[ASSIGNMENT] Output every line of text from all the entries below without any alteration, and leave the pictures out of your answer.

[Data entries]
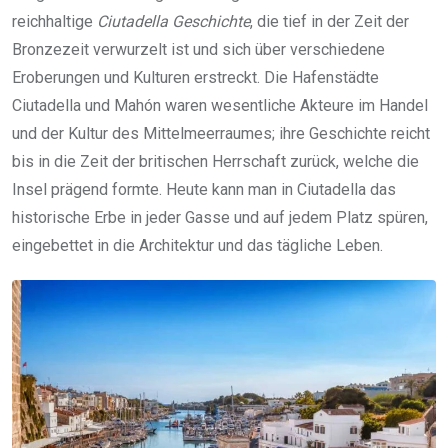
reichhaltige
Ciutadella Geschichte
, die tief in der Zeit der
Bronzezeit verwurzelt ist und sich über verschiedene
Eroberungen und Kulturen erstreckt. Die Hafenstädte
Ciutadella und Mahón waren wesentliche Akteure im Handel
und der Kultur des Mittelmeerraumes; ihre Geschichte reicht
bis in die Zeit der britischen Herrschaft zurück, welche die
Insel prägend formte. Heute kann man in Ciutadella das
historische Erbe in jeder Gasse und auf jedem Platz spüren,
eingebettet in die Architektur und das tägliche Leben.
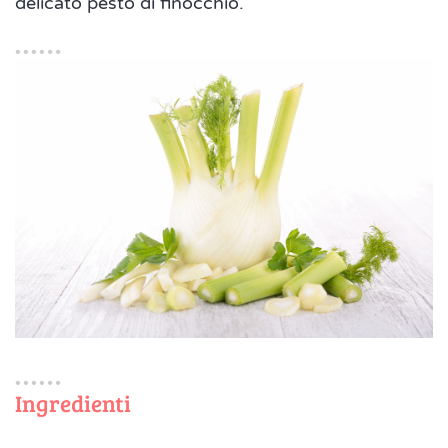
delicato pesto di finocchio.
Ingredienti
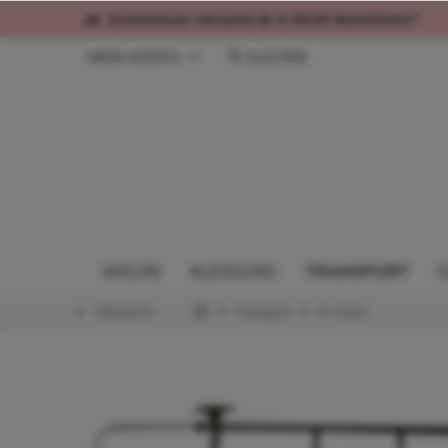
Kostenloser Versand ab € 60,00 Bestellwert*
MEIN KONTO
SUCHEN
WELPE
KLEIDUNG
TRANSPORT
G
Übersicht
Transport
Im Auto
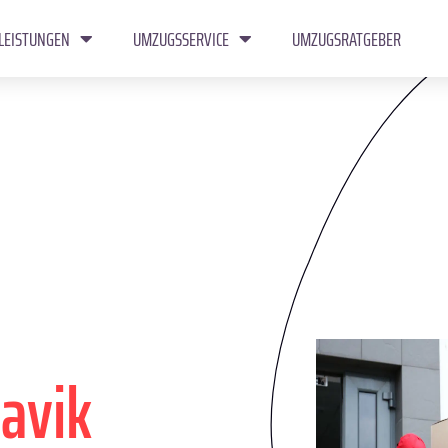
LEISTUNGEN
UMZUGSSERVICE
UMZUGSRATGEBER
avik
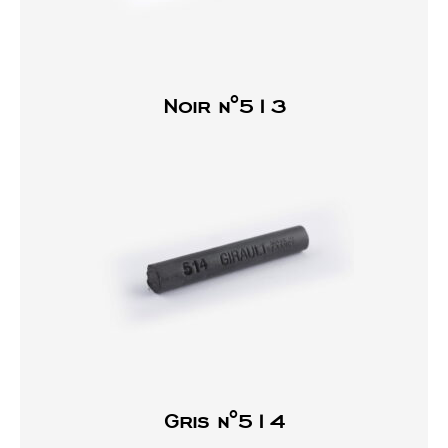
Noir n°513
Gris n°514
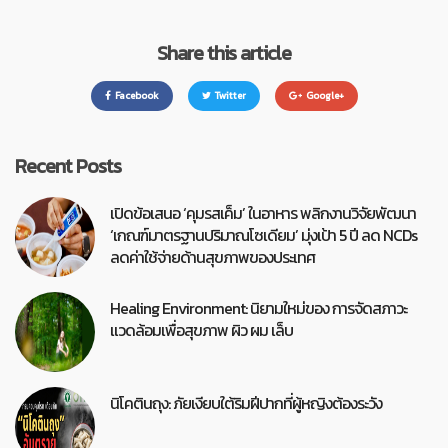
Share this article
Facebook
Twitter
Google+
Recent Posts
เปิดข้อเสนอ ‘คุมรสเค็ม’ ในอาหาร พลิกงานวิจัยพัฒนา
‘เกณฑ์มาตรฐานปริมาณโซเดียม’ มุ่งเป้า 5 ปี ลด NCDs
ลดค่าใช้จ่ายด้านสุขภาพของประเทศ
Healing Environment: นิยามใหม่ของ การจัดสภาวะ
แวดล้อมเพื่อสุขภาพ ผิว ผม เล็บ
นิโคตินถุง: ภัยเงียบใต้ริมฝีปากที่ผู้หญิงต้องระวัง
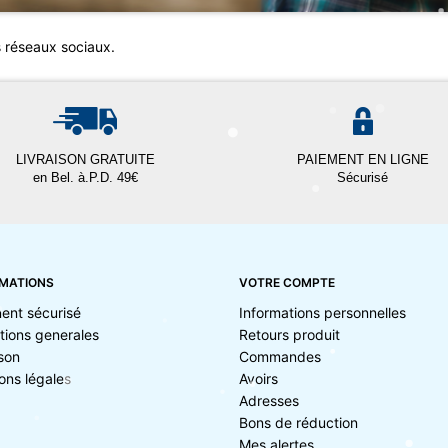
s réseaux sociaux.
LIVRAISON GRATUITE
PAIEMENT EN LIGNE
en Bel. à.P.D. 49€
Sécurisé
MATIONS
VOTRE COMPTE
ent sécurisé
Informations personnelles
tions generales
Retours produit
ison
Commandes
ons légales
Avoirs
Adresses
Bons de réduction
Mes alertes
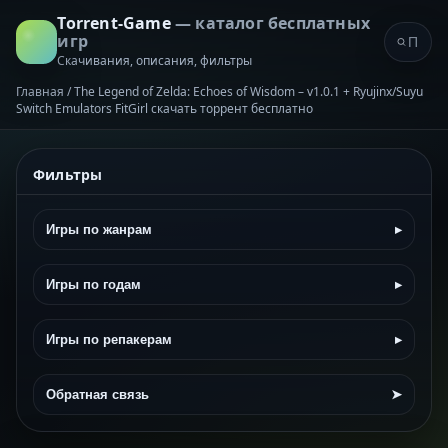
Torrent-Game
— каталог бесплатных
игр
Скачивания, описания, фильтры
Главная
/
The Legend of Zelda: Echoes of Wisdom – v1.0.1 + Ryujinx/Suyu
Switch Emulators FitGirl скачать торрент бесплатно
Фильтры
Игры по жанрам
▸
Игры по годам
▸
Игры по репакерам
▸
Обратная связь
➤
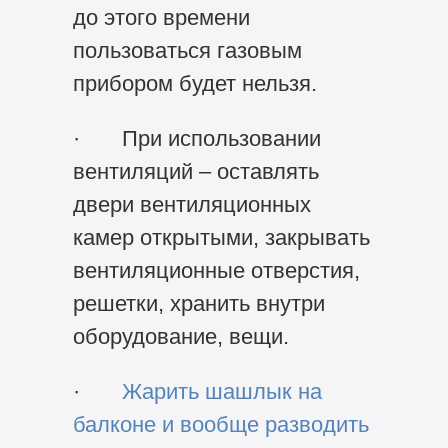
до этого времени
пользоваться газовым
прибором будет нельзя.
· При использовании
вентиляций – оставлять
двери вентиляционных
камер открытыми, закрывать
вентиляционные отверстия,
решетки, хранить внутри
оборудование, вещи.
·
Жарить шашлык на
балконе и вообще разводить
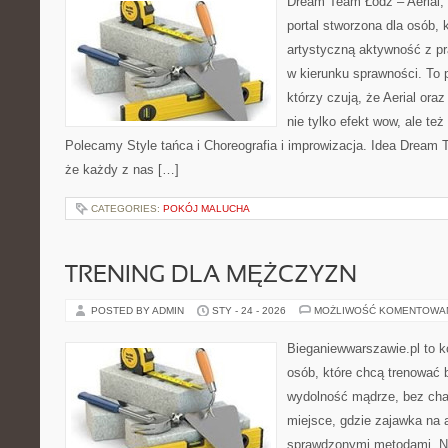
Dream Team Łódź – Aerial, 
portal stworzona dla osób, 
artystyczną aktywność z pra
w kierunku sprawności. To 
którzy czują, że Aerial oraz
nie tylko efekt wow, ale też
Polecamy Style tańca i Choreografia i improwizacja. Idea Dream 
że każdy z nas […]
CATEGORIES:
POKÓJ MALUCHA
TRENING DLA MĘŻCZYZN
POSTED BY ADMIN
STY - 24 - 2026
MOŻLIWOŚĆ KOMENTOWA
Bieganiewwarszawie.pl to 
osób, które chcą trenować b
wydolność mądrze, bez chao
miejsce, gdzie zajawka na 
sprawdzonymi metodami. Ni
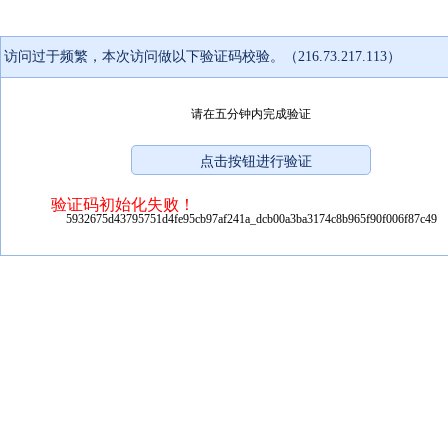
访问过于频繁，本次访问做以下验证码校验。（216.73.217.113）
请在五分钟内完成验证
验证码初始化失败！
5932675d43795751d4fe95cb97af241a_dcb00a3ba3174c8b965f90f006f87c49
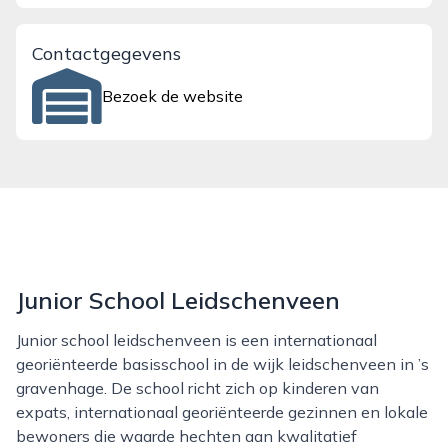
Contactgegevens
Bezoek de website
Junior School Leidschenveen
Junior school leidschenveen is een internationaal
georiënteerde basisschool in de wijk leidschenveen in ’s
gravenhage. De school richt zich op kinderen van
expats, internationaal georiënteerde gezinnen en lokale
bewoners die waarde hechten aan kwalitatief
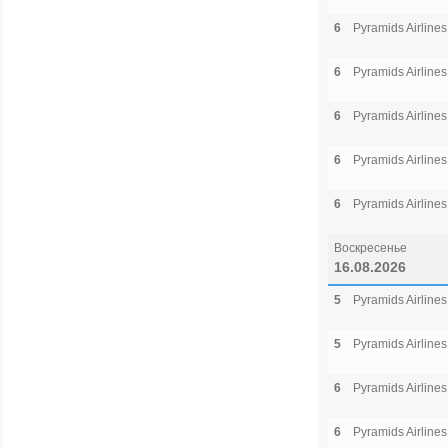
6
Pyramids Airlines
6
Pyramids Airlines
6
Pyramids Airlines
6
Pyramids Airlines
6
Pyramids Airlines
Воскресенье
16.08.2026
5
Pyramids Airlines
5
Pyramids Airlines
6
Pyramids Airlines
6
Pyramids Airlines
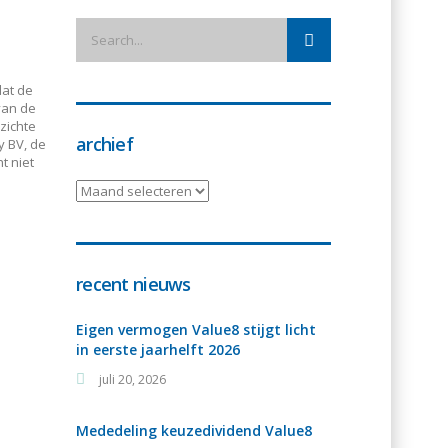
at de
van de
zichte
archief
y BV, de
t niet
archief
recent nieuws
Eigen vermogen Value8 stijgt licht
in eerste jaarhelft 2026
juli 20, 2026
Mededeling keuzedividend Value8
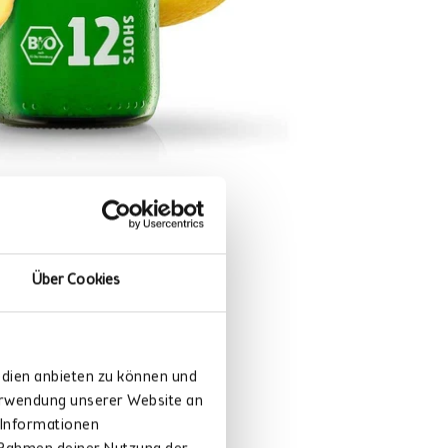
Über Cookies
edien anbieten zu können und
Verwendung unserer Website an
 Informationen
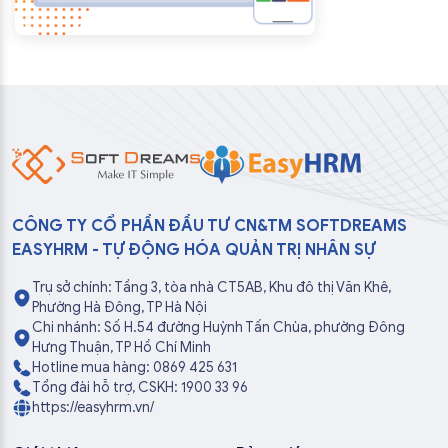
CÔNG TY CỔ PHẦN ĐẦU TƯ CN&TM SOFTDREAMS
EASYHRM - TỰ ĐỘNG HÓA QUẢN TRỊ NHÂN SỰ
Trụ sở chính: Tầng 3, tòa nhà CT5AB, Khu đô thị Văn Khê,
Phường Hà Đông, TP Hà Nội
Chi nhánh: Số H.54 đường Huỳnh Tấn Chùa, phường Đông
Hưng Thuận, TP Hồ Chí Minh
Hotline mua hàng: 0869 425 631
Tổng đài hỗ trợ, CSKH: 1900 33 96
https://easyhrm.vn/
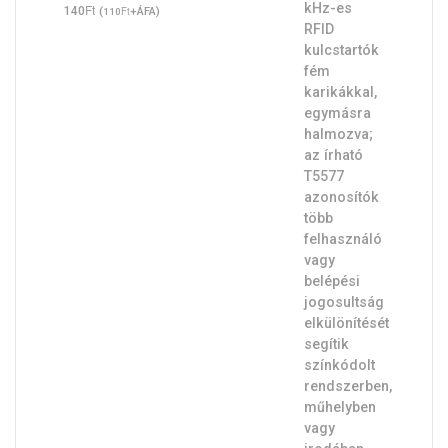
Ft
140
(
Ft
+ÁFA)
110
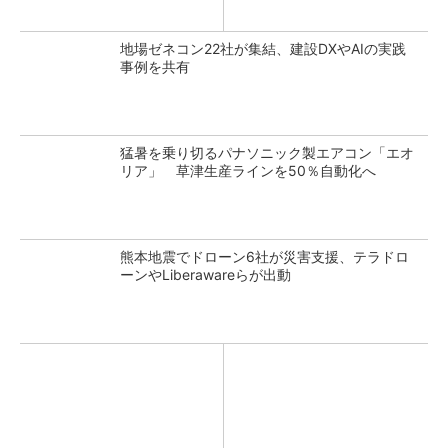
地場ゼネコン22社が集結、建設DXやAIの実践
事例を共有
猛暑を乗り切るパナソニック製エアコン「エオ
リア」 草津生産ラインを50％自動化へ
熊本地震でドローン6社が災害支援、テラドロ
ーンやLiberawareらが出動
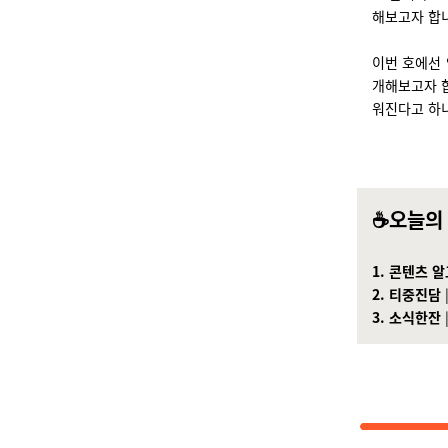
해보고자 합니
이번 호에선 
개해보고자 
워진다고 하니
☕️오늘의
1. 콘텐츠 
2. 티중진담
3. 소식한잔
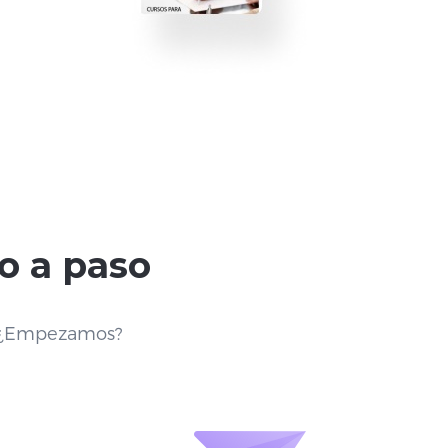
o a paso
 ¿Empezamos?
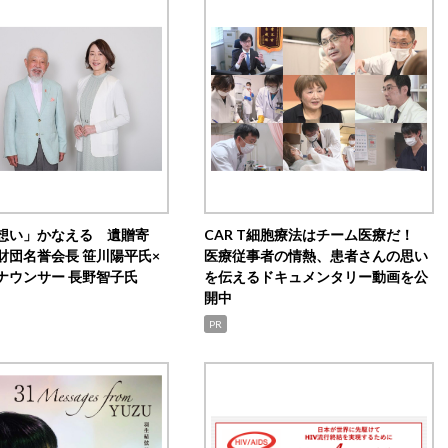
想い」かなえる 遺贈寄
CAR T細胞療法はチーム医療だ！
財団名誉会長 笹川陽平氏×
医療従事者の情熱、患者さんの思い
ナウンサー 長野智子氏
を伝えるドキュメンタリー動画を公
開中
PR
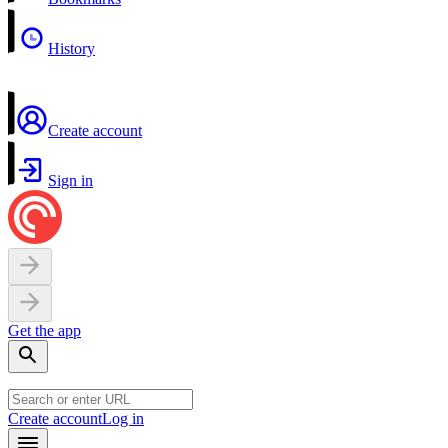
History
Create account
Sign in
Get the app
Create account
Log in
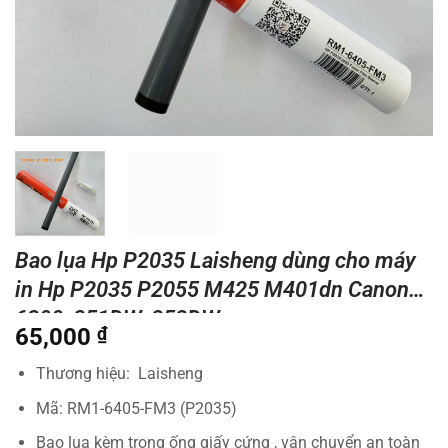
Bao lụa Hp P2035 Laisheng dùng cho máy
in Hp P2035 P2055 M425 M401dn Canon
6300, 251DW, 252DW
65,000
₫
Thương hiệu: Laisheng
Mã: RM1-6405-FM3 (P2035)
Bao lụa kèm trong ống giấy cứng , vận chuyển an toàn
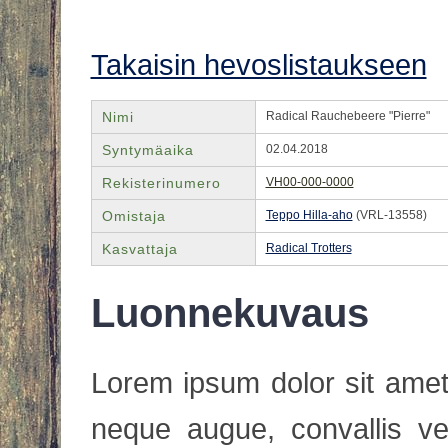
Takaisin hevoslistaukseen
Nimi
Radical Rauchebeere "Pierre"
Syntymäaika
02.04.2018
Rekisterinumero
VH00-000-0000
Omistaja
Teppo Hilla-aho
(VRL-13558)
Kasvattaja
Radical Trotters
Luonnekuvaus
Lorem ipsum dolor sit amet,
neque augue, convallis ve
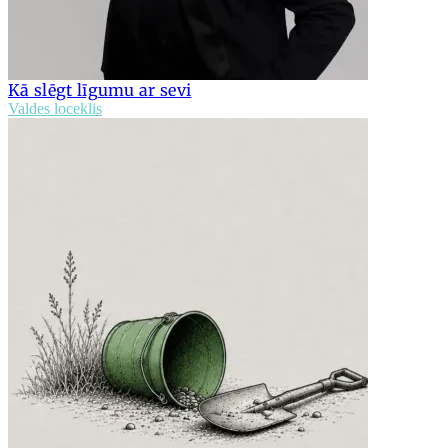
Kā slēgt līgumu ar sevi
Valdes loceklis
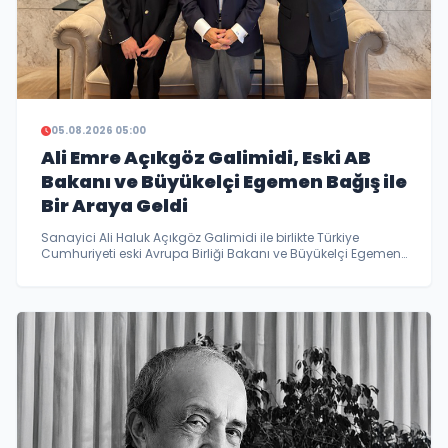
05.08.2026 05:00
Ali Emre Açıkgöz Galimidi, Eski AB
Bakanı ve Büyükelçi Egemen Bağış ile
Bir Araya Geldi
Sanayici Ali Haluk Açıkgöz Galimidi ile birlikte Türkiye
Cumhuriyeti eski Avrupa Birliği Bakanı ve Büyükelçi Egemen
Bağış ile bir araya gelen Ali Emre Açıkgöz Galimidi,
diplomasi, uluslararası ilişkiler ve iş dünyasına ilişkin
kapsamlı değerlendirmelerde bulundu. Görüşmede küresel
gelişmeler, yatırım fırsatları ve uluslararası iş birlikleri ele
alındı…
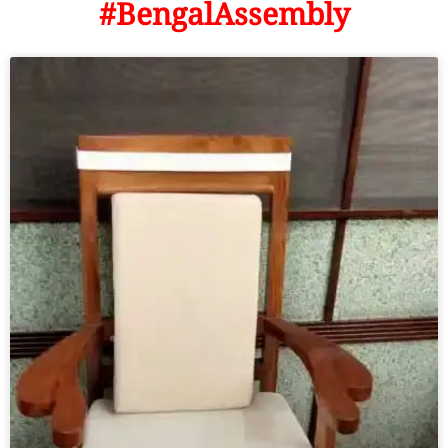
#BengalAssembly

[TASK RESULT]
reichhaltige
Ciutadella Geschichte
, die tief in der Zeit der
Bronzezeit verwurzelt ist und sich über verschiedene
Eroberungen und Kulturen erstreckt. Die Hafenstädte
Ciutadella und Mahón waren wesentliche Akteure im Handel
und der Kultur des Mittelmeerraumes; ihre Geschichte reicht
bis in die Zeit der britischen Herrschaft zurück, welche die
Insel prägend formte. Heute kann man in Ciutadella das
historische Erbe in jeder Gasse und auf jedem Platz spüren,
eingebettet in die Architektur und das tägliche Leben.
delicato pesto di finocchio.
Ingredienti
Kostenloser Versand ab € 60,00 Bestellwert*
MEIN KONTO
SUCHEN
WELPE
KLEIDUNG
TRANSPORT
G
Übersicht
Transport
Im Auto
LEISTUNGEN
UMZUGSSERVICE
UMZUGSRATGEBER
avik
Noir n°513
Gris n°514
Share this article
Facebook
Twitter
Google+
Recent Posts
เปิดข้อเสนอ ‘คุมรสเค็ม’ ในอาหาร พลิกงานวิจัยพัฒนา
‘เกณฑ์มาตรฐานปริมาณโซเดียม’ มุ่งเป้า 5 ปี ลด NCDs
ลดค่าใช้จ่ายด้านสุขภาพของประเทศ
Healing Environment: นิยามใหม่ของ การจัดสภาวะ
แวดล้อมเพื่อสุขภาพ ผิว ผม เล็บ
นิโคตินถุง: ภัยเงียบใต้ริมฝีปากที่ผู้หญิงต้องระวัง
s réseaux sociaux.
LIVRAISON GRATUITE
PAIEMENT EN LIGNE
en Bel. à.P.D. 49€
Sécurisé
MATIONS
VOTRE COMPTE
ent sécurisé
Informations personnelles
tions generales
Retours produit
ison
Commandes
ons légales
Avoirs
Adresses
Bons de réduction
Mes alertes
Torrent-Game
— каталог бесплатных
игр
Скачивания, описания, фильтры
Главная
/
The Legend of Zelda: Echoes of Wisdom – v1.0.1 + Ryujinx/Suyu
Switch Emulators FitGirl скачать торрент бесплатно
Фильтры
Игры по жанрам
▸
Игры по годам
▸
Игры по репакерам
▸
Обратная связь
➤
до этого времени
пользоваться газовым
прибором будет нельзя.
· При использовании
вентиляций – оставлять
двери вентиляционных
камер открытыми, закрывать
вентиляционные отверстия,
решетки, хранить внутри
оборудование, вещи.
·
Жарить шашлык на
балконе и вообще разводить
Dream Team Łódź – Aerial, 
portal stworzona dla osób, 
artystyczną aktywność z pra
w kierunku sprawności. To 
którzy czują, że Aerial oraz
nie tylko efekt wow, ale też
Polecamy Style tańca i Choreografia i improwizacja. Idea Dream 
że każdy z nas […]
CATEGORIES:
POKÓJ MALUCHA
TRENING DLA MĘŻCZYZN
POSTED BY ADMIN
STY - 24 - 2026
MOŻLIWOŚĆ KOMENTOWA
Bieganiewwarszawie.pl to 
osób, które chcą trenować b
wydolność mądrze, bez chao
miejsce, gdzie zajawka na 
sprawdzonymi metodami. Ni
访问过于频繁，本次访问做以下验证码校验。（216.73.217.113）
请在五分钟内完成验证
验证码初始化失败！
5932675d43795751d4fe95cb97af241a_dcb00a3ba3174c8b965f90f006f87c49
Contactgegevens
Bezoek de website
Junior School Leidschenveen
Junior school leidschenveen is een internationaal
georiënteerde basisschool in de wijk leidschenveen in ’s
gravenhage. De school richt zich op kinderen van
expats, internationaal georiënteerde gezinnen en lokale
bewoners die waarde hechten aan kwalitatief
6
Pyramids Airlines
6
Pyramids Airlines
6
Pyramids Airlines
6
Pyramids Airlines
6
Pyramids Airlines
Воскресенье
16.08.2026
5
Pyramids Airlines
5
Pyramids Airlines
6
Pyramids Airlines
6
Pyramids Airlines
at de
van de
zichte
archief
y BV, de
t niet
archief
recent nieuws
Eigen vermogen Value8 stijgt licht
in eerste jaarhelft 2026
juli 20, 2026
Mededeling keuzedividend Value8
Über Cookies
edien anbieten zu können und
Verwendung unserer Website an
 Informationen
CÔNG TY CỔ PHẦN ĐẦU TƯ CN&TM SOFTDREAMS
EASYHRM - TỰ ĐỘNG HÓA QUẢN TRỊ NHÂN SỰ
Trụ sở chính: Tầng 3, tòa nhà CT5AB, Khu đô thị Văn Khê,
Phường Hà Đông, TP Hà Nội
Chi nhánh: Số H.54 đường Huỳnh Tấn Chùa, phường Đông
Hưng Thuận, TP Hồ Chí Minh
Hotline mua hàng: 0869 425 631
Tổng đài hỗ trợ, CSKH: 1900 33 96
https://easyhrm.vn/
Ft
140
(
Ft
+ÁFA)
110
地場ゼネコン22社が集結、建設DXやAIの実践
事例を共有
猛暑を乗り切るパナソニック製エアコン「エオ
リア」 草津生産ラインを50％自動化へ
熊本地震でドローン6社が災害支援、テラドロ
ーンやLiberawareらが出動
해보고자 합니
이번 호에선 
개해보고자 
워진다고 하니
☕️오늘의
1. 콘텐츠 
2. 티중진담
3. 소식한잔
o a paso
 ¿Empezamos?
想い」かなえる 遺贈寄
CAR T細胞療法はチーム医療だ！
財団名誉会長 笹川陽平氏×
医療従事者の情熱、患者さんの思い
ナウンサー 長野智子氏
を伝えるドキュメンタリー動画を公
開中
PR
History
Create account
Sign in
Get the app
Create account
Log in
Bao lụa Hp P2035 Laisheng dùng cho máy
in Hp P2035 P2055 M425 M401dn Canon
6300, 251DW, 252DW
65,000
₫
Thương hiệu: Laisheng
Mã: RM1-6405-FM3 (P2035)
Bao lụa kèm trong ống giấy cứng , vận chuyển an toàn
Takaisin hevoslistaukseen
Nimi
Radical Rauchebeere "Pierre"
Syntymäaika
02.04.2018
Rekisterinumero
VH00-000-0000
Omistaja
Teppo Hilla-aho
(VRL-13558)
Kasvattaja
Radical Trotters
Luonnekuvaus
Lorem ipsum dolor sit amet,
neque augue, convallis ve
Kā slēgt līgumu ar sevi
Valdes loceklis
05.08.2026 05:00
Ali Emre Açıkgöz Galimidi, Eski AB
Bakanı ve Büyükelçi Egemen Bağış ile
Bir Araya Geldi
Sanayici Ali Haluk Açıkgöz Galimidi ile birlikte Türkiye
Cumhuriyeti eski Avrupa Birliği Bakanı ve Büyükelçi Egemen
Bağış ile bir araya gelen Ali Emre Açıkgöz Galimidi,
diplomasi, uluslararası ilişkiler ve iş dünyasına ilişkin
kapsamlı değerlendirmelerde bulundu. Görüşmede küresel
gelişmeler, yatırım fırsatları ve uluslararası iş birlikleri ele
alındı…
#BengalAssembly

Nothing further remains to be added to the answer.